Other important configurations to consider are:

  1. Taking the time to understand the difference between data available when ‘Enhanced Measurement’ is enabled versus Google’s own ‘recommended events’, which you may need assistance configuring.
  2. Review your referral exclusions in Universal Analytics. You should map these to the new function in GA4 known as ‘List unwanted referrals’. This can be found under ‘More tagging settings’ as a control in your GA4 property’s ‘Data stream’.
  3. If your legal department approves the extra considerations required from Google’s additional terms of service, the insights that are possible with the increased level of data ‘Google Signals’ offers when enabled are truly incredible.

Impact for marketers

The actual impact will depend on just how heavily UA is embedded into your tech stack. The drastic change in underlying data, will mean heavy lifting for existing integrations.

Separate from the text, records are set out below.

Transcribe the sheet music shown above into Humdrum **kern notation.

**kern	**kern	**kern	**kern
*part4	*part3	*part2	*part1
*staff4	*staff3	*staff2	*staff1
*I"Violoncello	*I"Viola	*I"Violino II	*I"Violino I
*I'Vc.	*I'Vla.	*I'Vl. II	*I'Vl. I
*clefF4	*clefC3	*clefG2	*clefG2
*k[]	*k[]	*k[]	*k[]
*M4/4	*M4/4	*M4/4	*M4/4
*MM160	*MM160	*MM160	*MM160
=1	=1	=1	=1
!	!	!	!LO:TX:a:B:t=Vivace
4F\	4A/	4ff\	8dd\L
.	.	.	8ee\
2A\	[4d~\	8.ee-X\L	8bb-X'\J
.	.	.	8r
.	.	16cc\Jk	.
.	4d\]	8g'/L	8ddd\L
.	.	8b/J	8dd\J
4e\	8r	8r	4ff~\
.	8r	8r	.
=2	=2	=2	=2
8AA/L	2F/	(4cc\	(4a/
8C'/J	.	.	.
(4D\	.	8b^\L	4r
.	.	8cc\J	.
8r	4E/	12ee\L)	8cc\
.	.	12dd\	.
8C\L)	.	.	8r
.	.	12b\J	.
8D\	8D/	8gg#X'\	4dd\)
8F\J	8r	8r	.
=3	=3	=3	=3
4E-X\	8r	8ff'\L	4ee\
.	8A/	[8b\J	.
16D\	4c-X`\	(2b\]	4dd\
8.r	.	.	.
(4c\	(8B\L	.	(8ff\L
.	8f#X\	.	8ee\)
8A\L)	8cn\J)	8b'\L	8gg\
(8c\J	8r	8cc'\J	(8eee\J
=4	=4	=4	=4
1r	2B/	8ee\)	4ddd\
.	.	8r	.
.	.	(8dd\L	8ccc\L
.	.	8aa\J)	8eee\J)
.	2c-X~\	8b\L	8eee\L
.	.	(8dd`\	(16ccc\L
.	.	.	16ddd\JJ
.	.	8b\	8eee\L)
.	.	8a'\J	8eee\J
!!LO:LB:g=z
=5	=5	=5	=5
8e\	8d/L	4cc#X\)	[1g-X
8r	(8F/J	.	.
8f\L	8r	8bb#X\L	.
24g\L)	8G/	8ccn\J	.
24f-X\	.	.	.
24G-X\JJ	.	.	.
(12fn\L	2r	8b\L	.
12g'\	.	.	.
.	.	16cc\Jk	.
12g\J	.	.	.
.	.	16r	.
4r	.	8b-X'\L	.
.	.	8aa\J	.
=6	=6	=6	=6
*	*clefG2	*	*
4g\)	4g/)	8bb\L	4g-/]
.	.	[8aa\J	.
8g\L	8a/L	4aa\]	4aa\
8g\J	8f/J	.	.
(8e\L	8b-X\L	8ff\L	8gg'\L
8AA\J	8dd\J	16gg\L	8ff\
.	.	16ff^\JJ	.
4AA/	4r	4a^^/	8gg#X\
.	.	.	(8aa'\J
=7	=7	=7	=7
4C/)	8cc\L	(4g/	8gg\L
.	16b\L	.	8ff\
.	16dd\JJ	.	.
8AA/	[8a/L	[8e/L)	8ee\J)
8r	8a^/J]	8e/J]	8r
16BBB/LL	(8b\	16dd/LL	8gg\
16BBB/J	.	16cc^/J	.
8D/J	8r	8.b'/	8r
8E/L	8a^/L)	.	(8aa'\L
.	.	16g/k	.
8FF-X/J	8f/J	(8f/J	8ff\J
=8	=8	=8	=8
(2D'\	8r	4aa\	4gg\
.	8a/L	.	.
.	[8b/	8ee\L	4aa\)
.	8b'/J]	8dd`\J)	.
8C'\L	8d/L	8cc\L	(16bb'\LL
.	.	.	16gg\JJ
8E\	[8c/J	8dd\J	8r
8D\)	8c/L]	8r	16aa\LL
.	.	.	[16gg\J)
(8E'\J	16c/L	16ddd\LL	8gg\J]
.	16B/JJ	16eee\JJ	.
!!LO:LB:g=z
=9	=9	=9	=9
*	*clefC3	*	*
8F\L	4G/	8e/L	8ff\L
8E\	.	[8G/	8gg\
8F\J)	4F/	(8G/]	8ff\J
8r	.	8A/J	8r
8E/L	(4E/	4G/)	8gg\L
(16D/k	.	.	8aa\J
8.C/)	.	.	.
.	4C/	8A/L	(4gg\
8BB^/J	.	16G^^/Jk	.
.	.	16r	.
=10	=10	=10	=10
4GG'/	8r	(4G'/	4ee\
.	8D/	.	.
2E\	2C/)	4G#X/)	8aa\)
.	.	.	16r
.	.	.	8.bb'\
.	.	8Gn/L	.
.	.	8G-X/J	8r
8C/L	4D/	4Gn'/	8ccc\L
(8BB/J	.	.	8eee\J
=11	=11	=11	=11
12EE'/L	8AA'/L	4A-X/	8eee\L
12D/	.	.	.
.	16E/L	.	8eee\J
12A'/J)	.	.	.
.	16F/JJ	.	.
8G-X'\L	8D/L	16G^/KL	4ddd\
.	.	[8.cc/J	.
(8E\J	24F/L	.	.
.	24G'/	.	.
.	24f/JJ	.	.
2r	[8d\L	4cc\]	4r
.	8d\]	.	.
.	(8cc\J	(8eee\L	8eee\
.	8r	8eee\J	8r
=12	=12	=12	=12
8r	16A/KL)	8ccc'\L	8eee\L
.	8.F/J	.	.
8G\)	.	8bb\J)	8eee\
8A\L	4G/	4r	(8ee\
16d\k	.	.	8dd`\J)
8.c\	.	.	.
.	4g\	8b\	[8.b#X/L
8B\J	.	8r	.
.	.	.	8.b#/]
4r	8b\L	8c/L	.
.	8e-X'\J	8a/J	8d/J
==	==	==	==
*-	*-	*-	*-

I mentioned the time to act is now. That’s because marketers will need to pivot to this new platform at some point and you can only collect data once it’s been implemented. There’s no chance for collecting retroactively. As more documentation and improvements have been made available, since its release the past October, many have set up their systems to have both at the same time.

Running GA4 in parallel is the very least we advise clients to start so they can collect data immediately and ensure they have year-on-year reporting and analysis capability. Not all features are going to translate over from the previous edition, so setting up now, gives you time to understand where your differences may lie. This approach will also allow early moving teams the advantage of comparing GA4 dashboards with UA side by side to get an idea of the tracking differences for their own ecosystem.

When Google announced the sunset of its Google Analytics SDK, there were 14 months from announcement to legacy data becoming inaccessible. Leaving it until the last minute may result in knowledge gaps.

The expectations around data storage, privacy and what consumers are willing to share is evolving. Marketers that set up their foundations with the new capabilities early, will be better prepared when UA finally shuts down potentially as early as next year.

Grant Collins is the head of digital experience at Alpha Digital.